Note 2. — The plaintiff presents the following authorities:

“1. That defendant may counterclaim any matter which might be The subject of an independent suit in equity.’ American Mills Co. v. American Surety Co., 43 S. Ct. 149, 260 U. S. 360, 67 L. Ed. 306; Beddall v. Maitland, 17 C. D. 174; Stooke v. Taylor, 5 Q. B. D. 569.

“2. That to permit such a pleading the court must have jurisdiction to hear and determine such ‘independent suit in equity.’ Bow, McLachlan & Co., Ltd., v. Camosun et al., [1909] A. C. 597; Marconi Wireless Tel. Co. v. National E. S. Co. (D. C.) 206 F. 295, 300; McGill v. Sorensen (D. C.) 209 F. 876.

“3. Although parties may have consented to the court’s jurisdiction as to the original suit, matter which may be the ‘subject of an independent suit in equity’ cannot be counterclaimed against the wish of the plaintiff, if the court would not have jurisdiction to hear and determine such ‘independent suit in equity.’ In re Milan Tramways Co., 22 Ch. Div. 122; Bow, McLachlan & Co., Ltd., v. Camosun, supra; Williams Bros. v. Agius, [1914] A. C. 510.

“4. The weight of authority is that the subject-matter of the counterclaim must have arisen prior to the suit. Original Hartlepool Collieries Co. v. Gibb, 5 C. D. 713; Toke v. Andrews, 8 Q. B. D. 428, 430; Barber v. Penley, 2 Ch. 447; Lowdens v. Keaveaney, 2 Ir. R. 82, 88 K. B. D.; In re Milan Tramways Co., supra.

“The only exception is the case of Beddall v. Maitland, 17 C. D. 174,.in which the subject-matter of the counterclaim grew out of the original transaction. The quotation from the Steam Turbine Case is mere dicta, as the trial court declared it unsound and did not follow it in deciding that ease.

“5. A premature suit cannot be cured by later amendment. Texas Portland Cement Co. et al. v. McCord et al., 34 S. Ct. 550, 233 U. S. 157, 58 L. Ed. 893; American Bonding & Trust Co. v. Gibson County, 145 F. 871, 76 C. C. A. 155, 7 Ann. Cas. 522; Simkin’s Federal Practice, pp. 58, 59; Kryptok v. Haussmann & Co. (D. C.) 216 F. 267.

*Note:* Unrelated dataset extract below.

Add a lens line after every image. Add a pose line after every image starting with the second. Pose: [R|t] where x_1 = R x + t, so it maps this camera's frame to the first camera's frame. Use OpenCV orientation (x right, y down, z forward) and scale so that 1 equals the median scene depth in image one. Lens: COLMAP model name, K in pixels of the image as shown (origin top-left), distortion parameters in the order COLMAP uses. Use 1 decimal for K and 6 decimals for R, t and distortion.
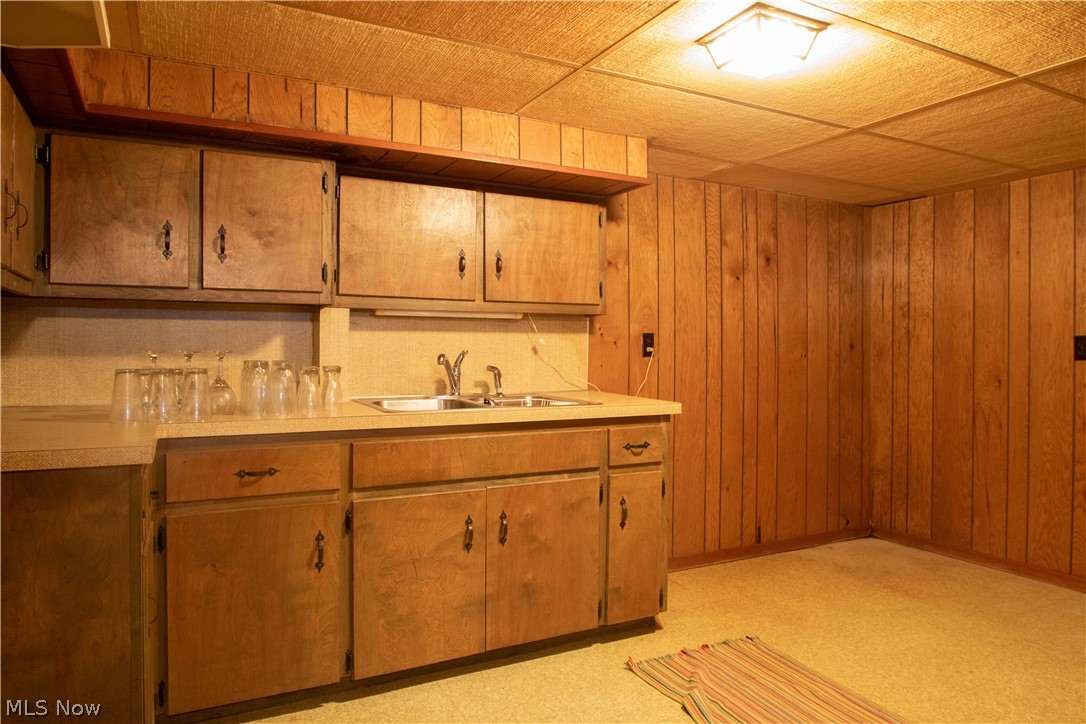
lens RADIAL K [[714.0, 0, 542.5], [0, 714.0, 347.2], [0, 0, 1]] dist [-0.031526, 0.001098]
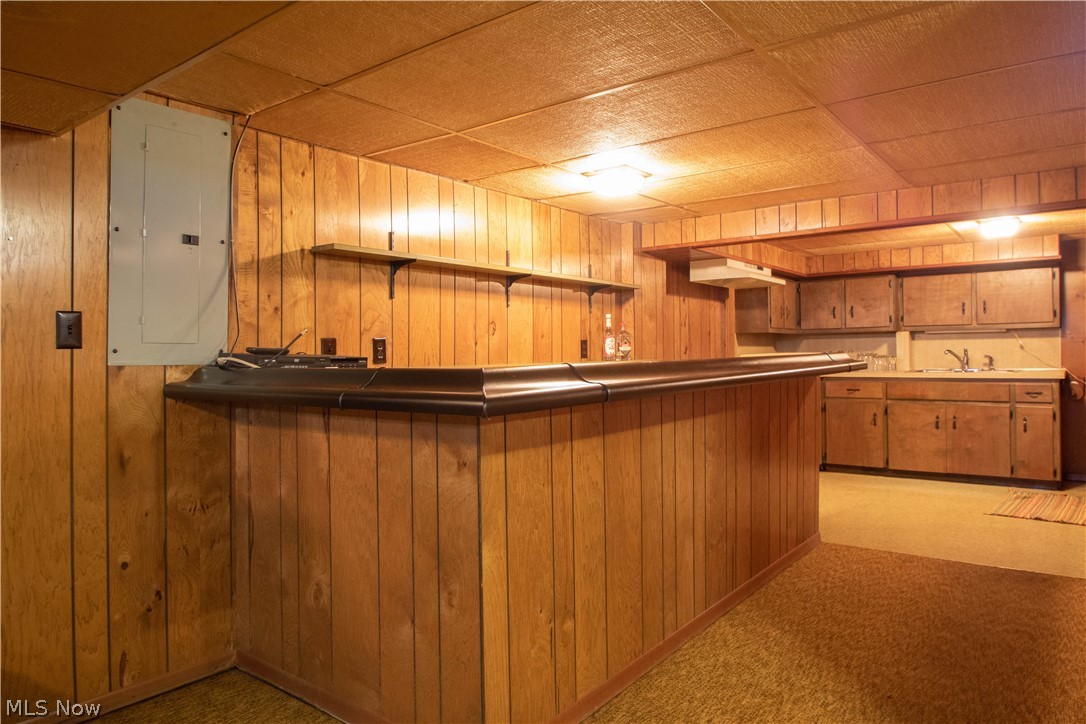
lens RADIAL K [[714.0, 0, 542.5], [0, 714.0, 347.2], [0, 0, 1]] dist [-0.031526, 0.001098]
pose [[0.407896, -0.019559, -0.912819, 1.566719], [0.013286, 0.999792, -0.015485, 0.021725], [0.912932, -0.005811, 0.408071, -1.237013]]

“6. Matter of convenience may not govern, for the rules made for that purpose must yield to the statute which confers jurisdiction. Bow, MeLachlan & Co., Ltd., v. Camosun, supra; Beddall v. Maitland, supra; Fritz v. Hobson, 14 C. D. 542; Marconi Wireless Co. v. National Co. (D. C.) 206 F. 295.”